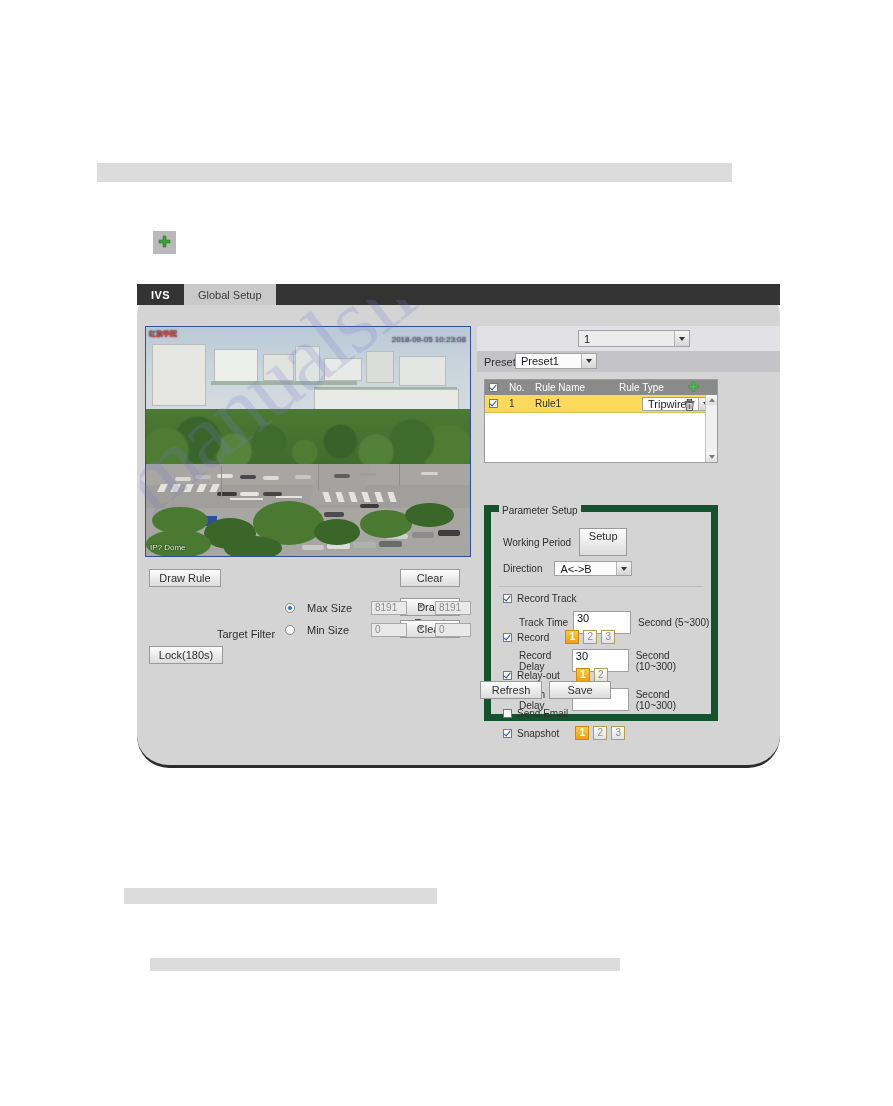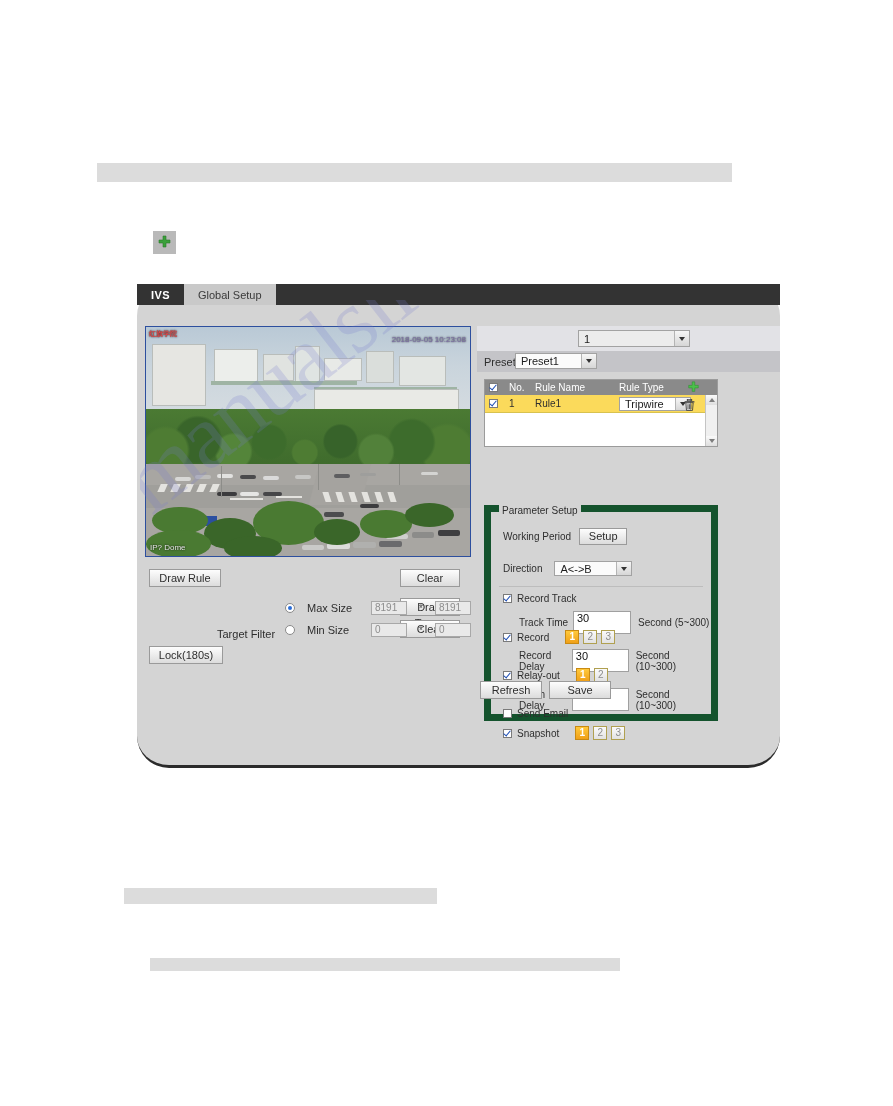--- a/index.html
+++ b/index.html
@@ -109,7 +109,7 @@
   #sel-preset{position:absolute;left:38px;top:2px;width:82px;height:16px;}
 
   
-  #rule-table{position:absolute;left:7px;top:74px;width:234px;height:68px;
+  #rule-table{position:absolute;left:7px;top:74px;width:234px;height:84px;
     border:1px solid #9b9b9b;background:#ffffff;box-sizing:border-box;}
   #rule-head{height:15px;background:#8a8a8a;color:#ffffff;font-size:10px;
     display:flex;align-items:center;position:relative;}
════════
## WRITTEN TASK
Please find the lines in the data that contain the word "table" and copy them.

## ANSWER TO THE PROBLEM
-  #rule-table{position:absolute;left:7px;top:74px;width:234px;height:68px;
+  #rule-table{position:absolute;left:7px;top:74px;width:234px;height:84px;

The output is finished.